Inviting museum-goers to visit a street often crowded with people using the Stewpot’s services is part of the point. Programs such as “Picturing Homelessness,” an exhibition of children’s artwork developed by the museum and the Stewpot’s Saturday Kids’ Club, are focused on dismantling stereotypes about the homeless.

A docent at the Museum of Street Culture speaks about a photo by Mary Ellen Mark. Photo by Amina Khan.

The club raises awareness of and helps at-risk children who are inclined to experience homelessness or have experienced homelessness. Children have created pieces of artwork symbolizing what homelessness means through their eyes, their colorful work showing innocence and optimism.

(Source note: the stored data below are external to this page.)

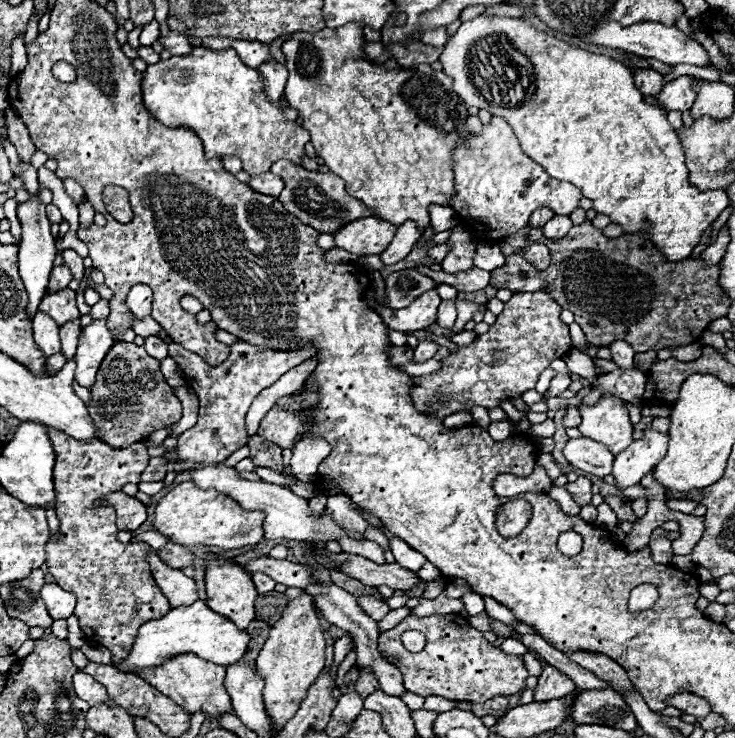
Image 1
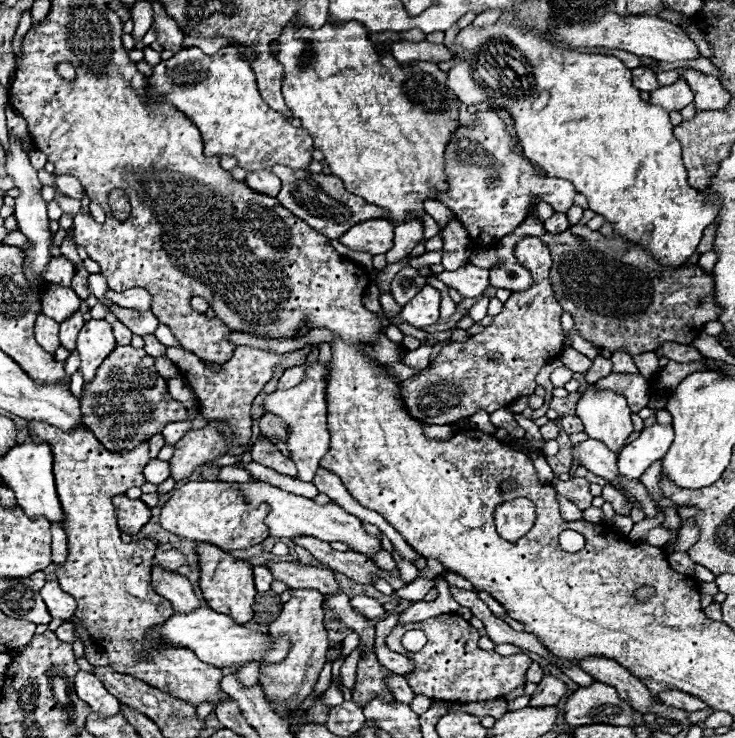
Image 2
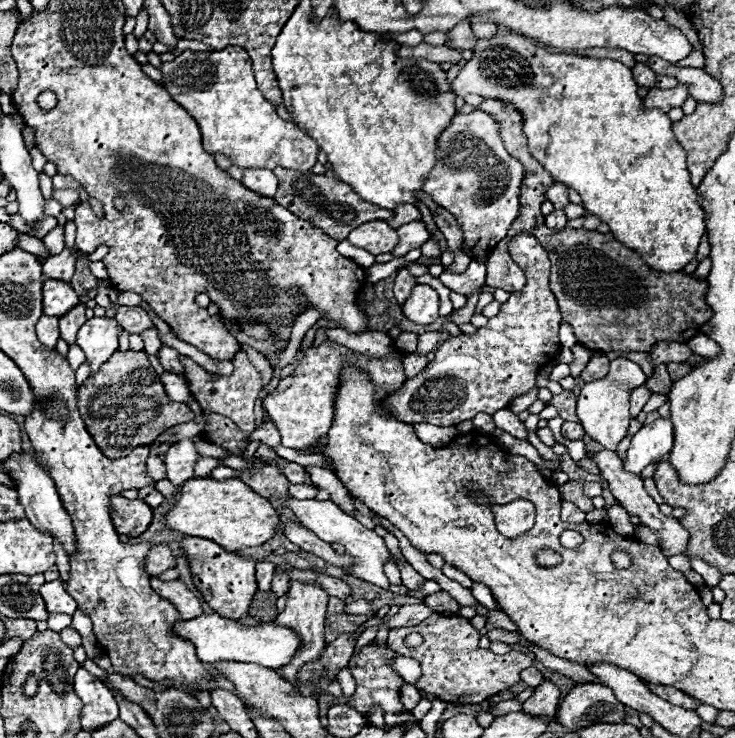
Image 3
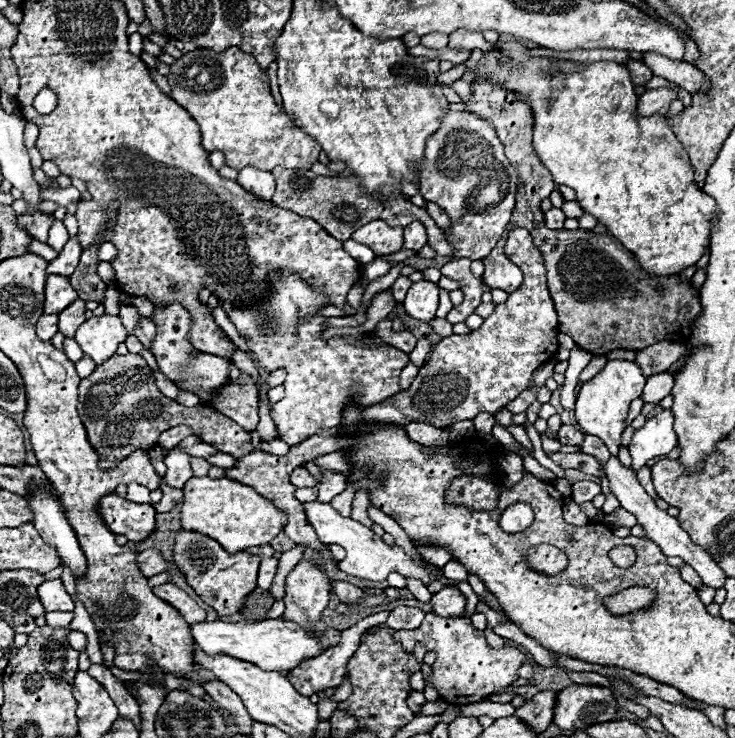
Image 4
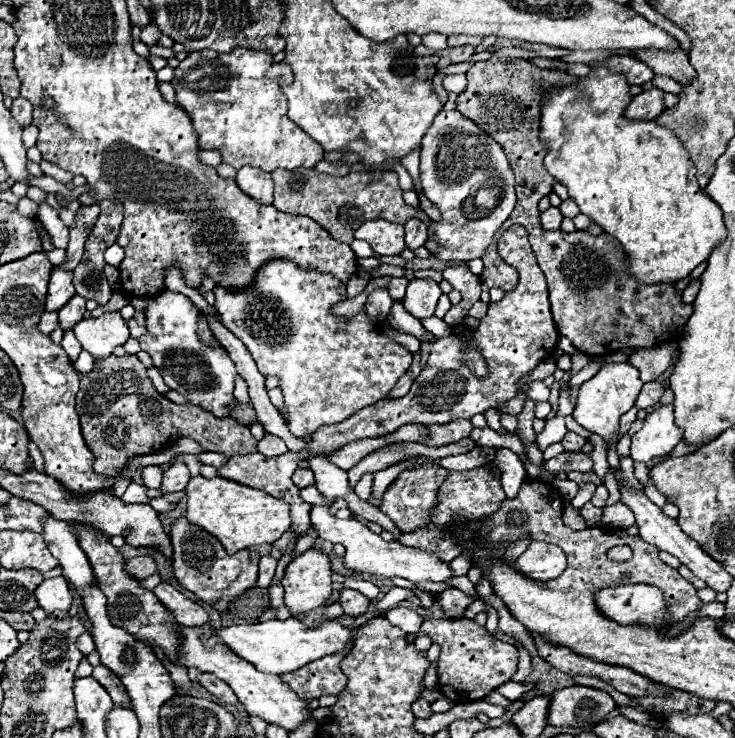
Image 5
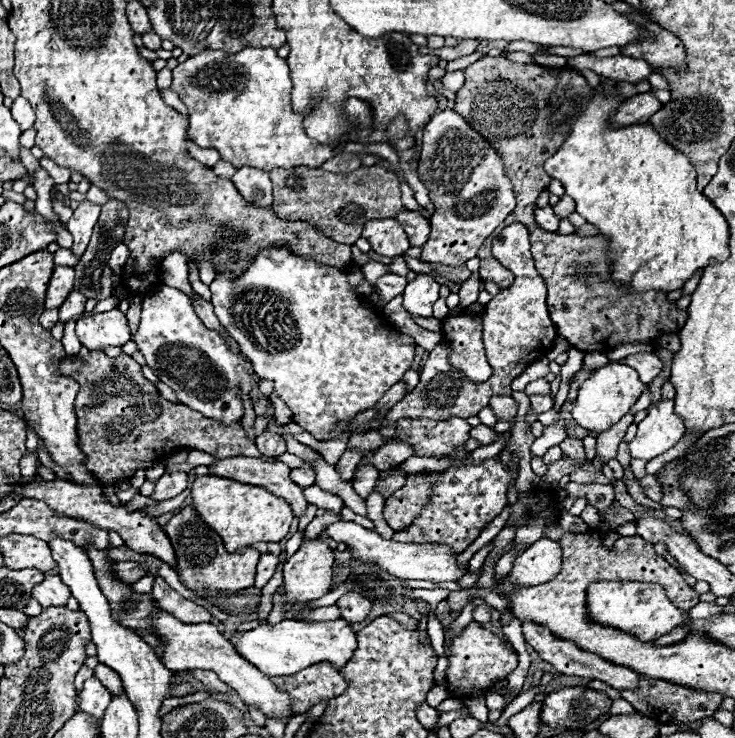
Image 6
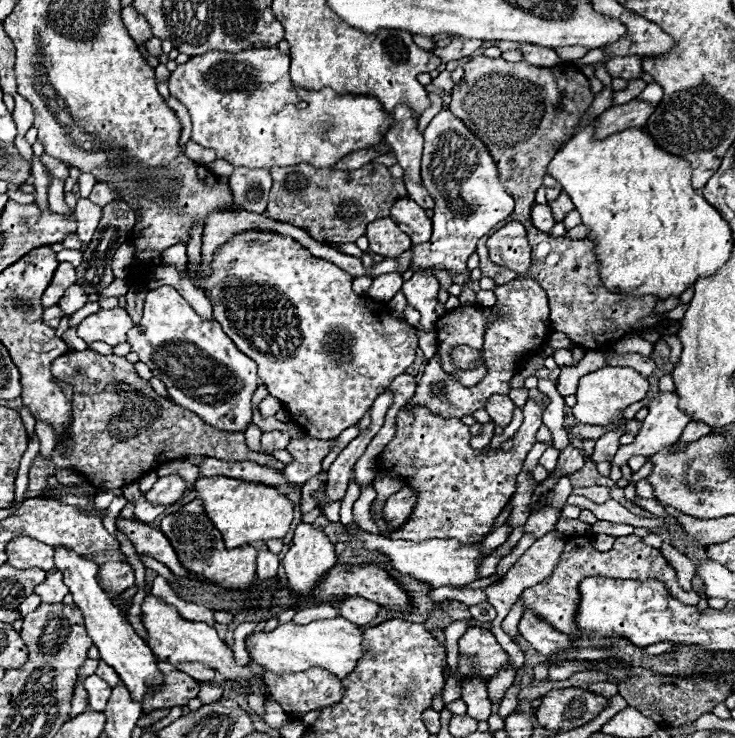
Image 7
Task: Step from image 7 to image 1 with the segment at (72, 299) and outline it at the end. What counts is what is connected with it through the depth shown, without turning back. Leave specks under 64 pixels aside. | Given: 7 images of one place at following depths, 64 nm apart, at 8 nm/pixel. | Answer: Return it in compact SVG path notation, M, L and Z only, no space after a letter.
M80 318L72 320L68 324L60 326L60 340L62 340L62 352L66 354L66 358L74 358L76 354L76 344L78 344L78 334L80 334L82 326L80 326Z

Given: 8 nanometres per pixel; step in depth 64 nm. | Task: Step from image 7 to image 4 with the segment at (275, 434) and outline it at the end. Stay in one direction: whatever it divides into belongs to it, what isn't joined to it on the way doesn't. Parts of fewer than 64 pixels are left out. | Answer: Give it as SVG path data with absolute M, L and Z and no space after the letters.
M274 438L270 442L260 442L260 450L268 452L268 454L274 454L274 456L282 456L288 454L290 446L284 444L280 438Z

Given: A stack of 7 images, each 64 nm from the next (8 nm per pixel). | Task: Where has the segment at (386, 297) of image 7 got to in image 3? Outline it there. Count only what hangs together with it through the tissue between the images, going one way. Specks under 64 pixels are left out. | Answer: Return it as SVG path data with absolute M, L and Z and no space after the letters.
M402 268L402 270L398 272L396 280L394 280L394 296L396 296L396 300L402 304L402 302L410 296L410 292L412 292L414 286L416 286L414 276L408 274L406 268Z

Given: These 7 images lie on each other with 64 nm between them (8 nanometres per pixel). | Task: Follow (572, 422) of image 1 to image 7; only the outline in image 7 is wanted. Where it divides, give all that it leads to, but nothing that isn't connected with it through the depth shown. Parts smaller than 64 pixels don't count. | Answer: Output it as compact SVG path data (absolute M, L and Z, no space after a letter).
M568 446L560 456L558 456L558 464L556 464L556 476L572 476L574 472L578 472L584 466L584 458L580 454L580 450Z

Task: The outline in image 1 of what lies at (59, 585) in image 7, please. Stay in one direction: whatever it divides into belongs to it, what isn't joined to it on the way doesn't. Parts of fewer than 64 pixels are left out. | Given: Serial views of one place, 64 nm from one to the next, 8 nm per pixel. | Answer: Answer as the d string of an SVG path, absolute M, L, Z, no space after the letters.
M44 584L40 596L46 602L46 608L54 620L64 620L74 614L74 606L76 606L74 594L62 590L58 584Z

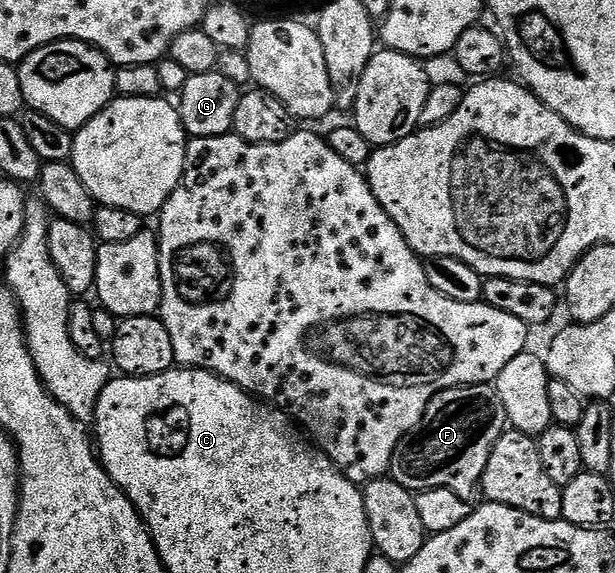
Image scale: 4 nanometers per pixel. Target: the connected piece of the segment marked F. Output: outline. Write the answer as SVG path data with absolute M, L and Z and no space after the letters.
M476 383L437 392L427 405L421 424L402 437L393 451L388 474L411 492L451 489L466 497L480 484L487 457L507 429L503 401L496 386Z

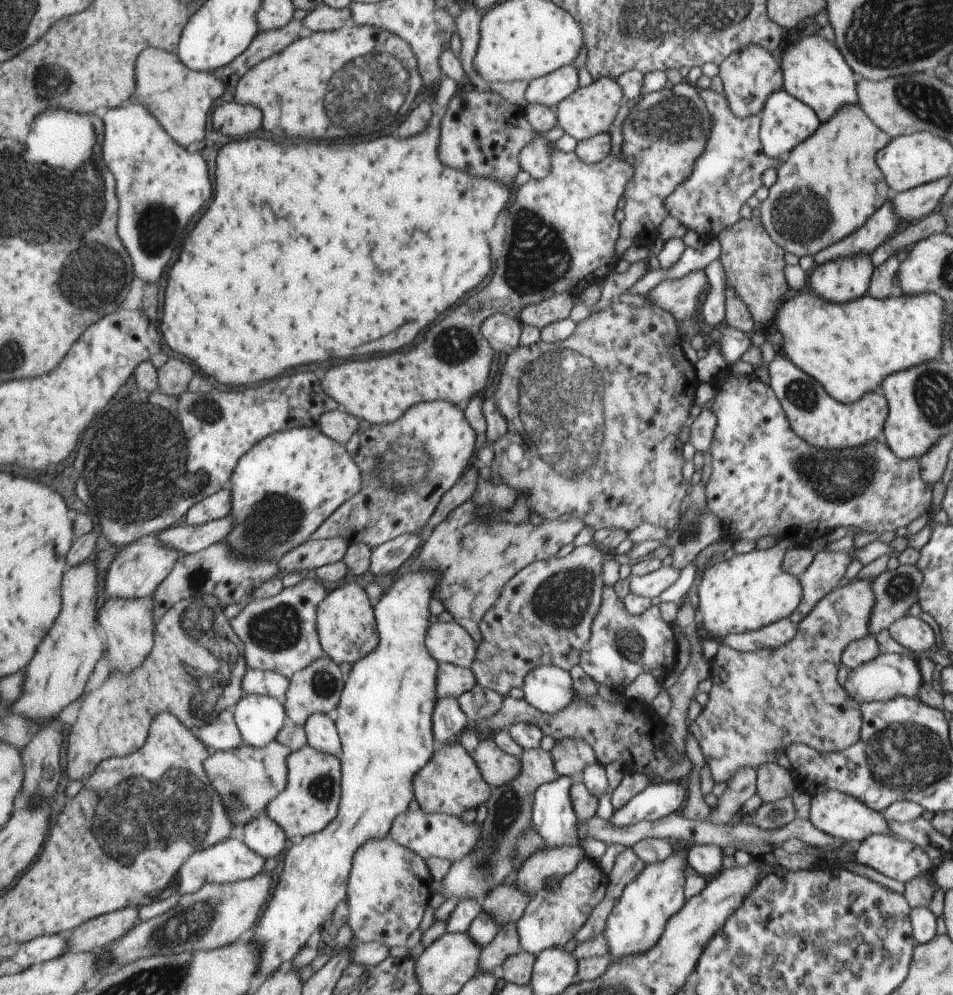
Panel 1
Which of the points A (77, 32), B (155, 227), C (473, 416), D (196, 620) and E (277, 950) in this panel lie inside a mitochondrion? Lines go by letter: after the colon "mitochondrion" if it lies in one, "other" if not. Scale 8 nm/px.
A: other
B: mitochondrion
C: other
D: mitochondrion
E: other

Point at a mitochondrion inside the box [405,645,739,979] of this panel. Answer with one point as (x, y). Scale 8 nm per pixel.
(503, 816)

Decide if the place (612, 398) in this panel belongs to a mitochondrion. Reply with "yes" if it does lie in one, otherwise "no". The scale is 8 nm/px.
yes

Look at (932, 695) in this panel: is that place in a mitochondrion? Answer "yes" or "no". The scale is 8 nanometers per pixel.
no

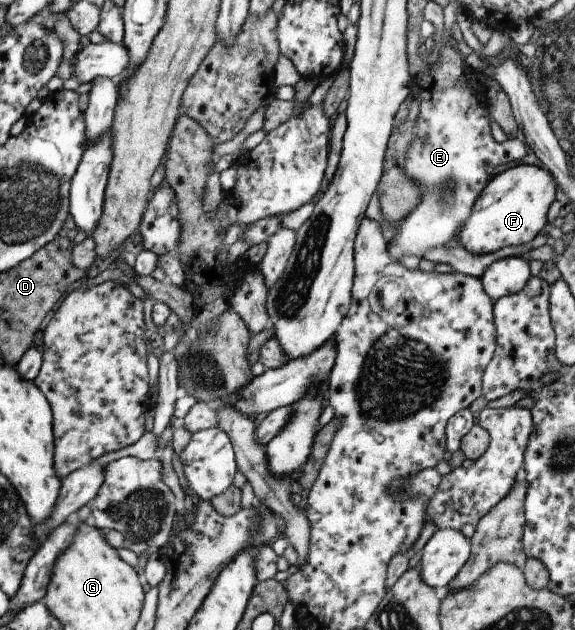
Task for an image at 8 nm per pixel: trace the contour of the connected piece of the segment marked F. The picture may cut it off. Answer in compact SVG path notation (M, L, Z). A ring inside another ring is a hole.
M517 164L494 175L475 199L455 242L473 255L525 245L545 226L547 209L555 201L555 187L557 185L551 173L533 164Z

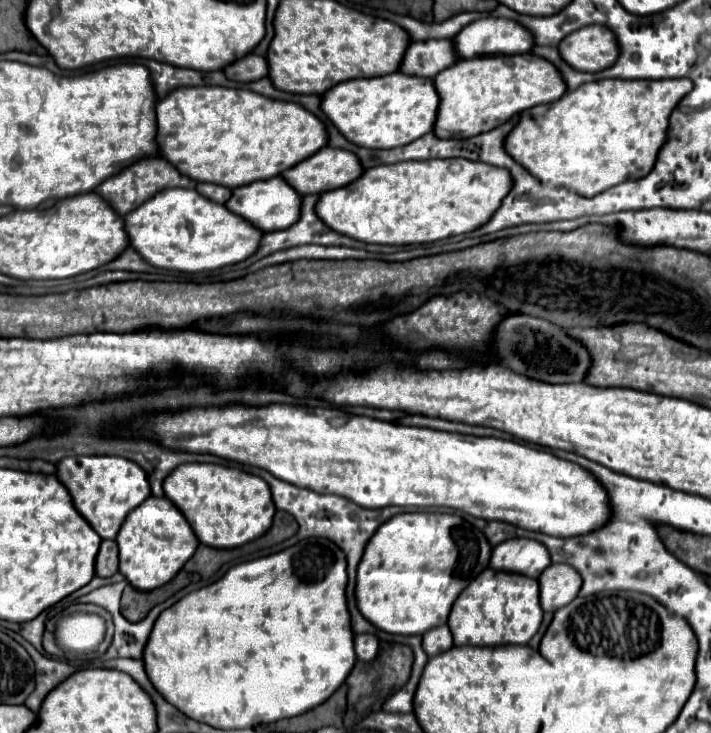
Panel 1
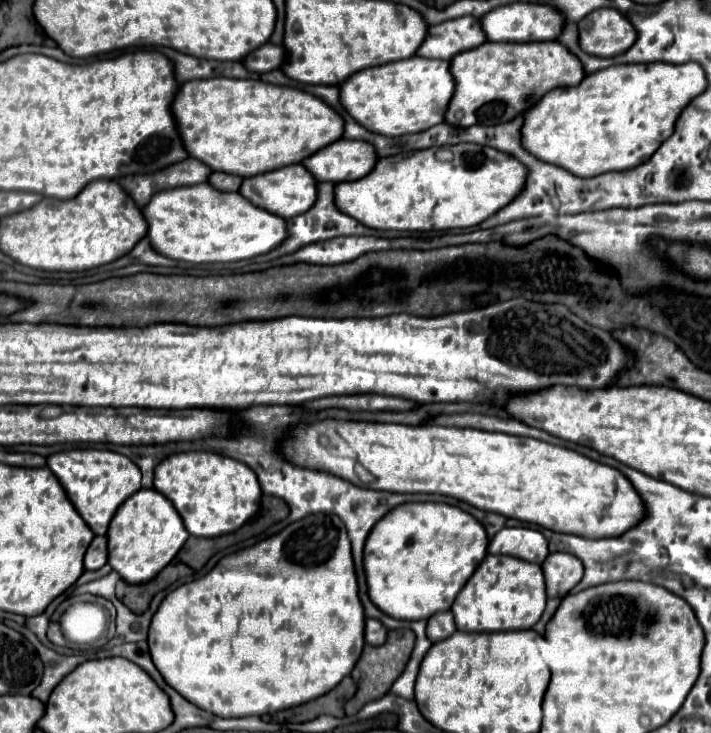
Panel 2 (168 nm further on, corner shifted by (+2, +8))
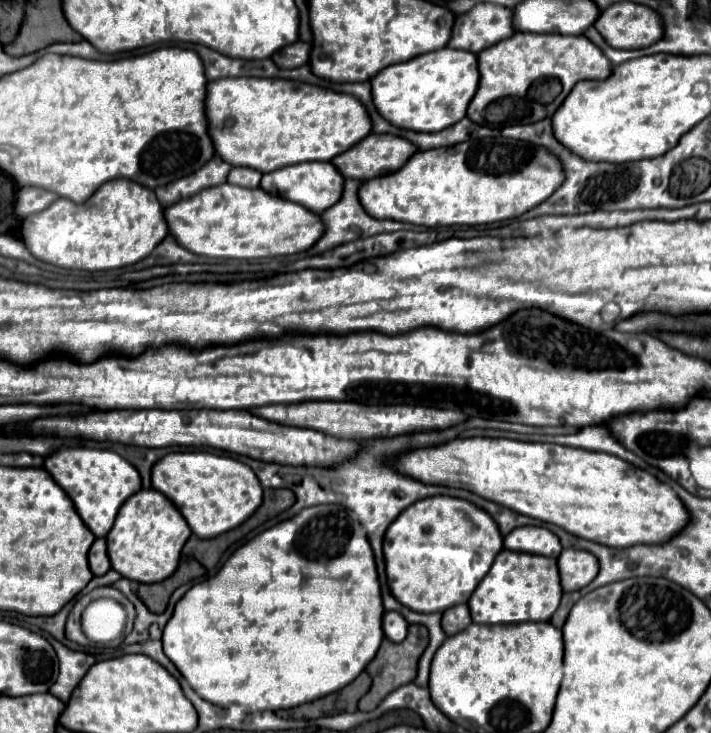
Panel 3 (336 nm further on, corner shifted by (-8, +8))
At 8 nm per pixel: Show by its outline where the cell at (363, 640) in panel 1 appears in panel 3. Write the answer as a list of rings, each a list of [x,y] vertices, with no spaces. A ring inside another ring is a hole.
[[[385,612],[383,630],[391,642],[403,642],[403,638],[407,636],[407,626],[407,620],[399,612]]]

The Stewpot’s art program will also host events such as “Just Call Me An Artist”, exhibiting paintings and drawings created by Stewpot clients and museum docents, exchanging “homeless” for a more uplifting label: “artist.” To promote a sense of community, the Stewpot’s STREETZine has includes updates of progress at Encore Park and the Museum of Street Culture with pieces written by Govenar and contributing writers.

Encore Park’s executive director, Pat Bywater, also points to the project’s focus on preserving Dallas history. For example: Robert Johnson, the legendary bluesman, recorded at the 508 Park building when it was a recording studio in the 1930s.

“If Johnson had not had his guitar playing abilities he might have been homeless,” Bywaters says.

When renovations are complete at the Encore Park complex, it will include recording studios and an open art studio, along with other elements of “street culture.” Giving a tour of Encore Park, Bywaters excitedly discusses plans for the future, stopping every so often to talk with Stewpot clients.

Establishing the Museum of Street Culture can rewire perceptions of the homeless and of museums, juxtaposing the realities of street life with inclusive art and music.

On Feb. 25 at the Nasher Sculpture Center, Museum of Street Culture director Alan Govenar will speak with director Martin Bell following a screening of Bell’s Oscar-nominated documentary, Streetwise, a 1984 documentary that also follows Tiny’s life on the streets of Seattle.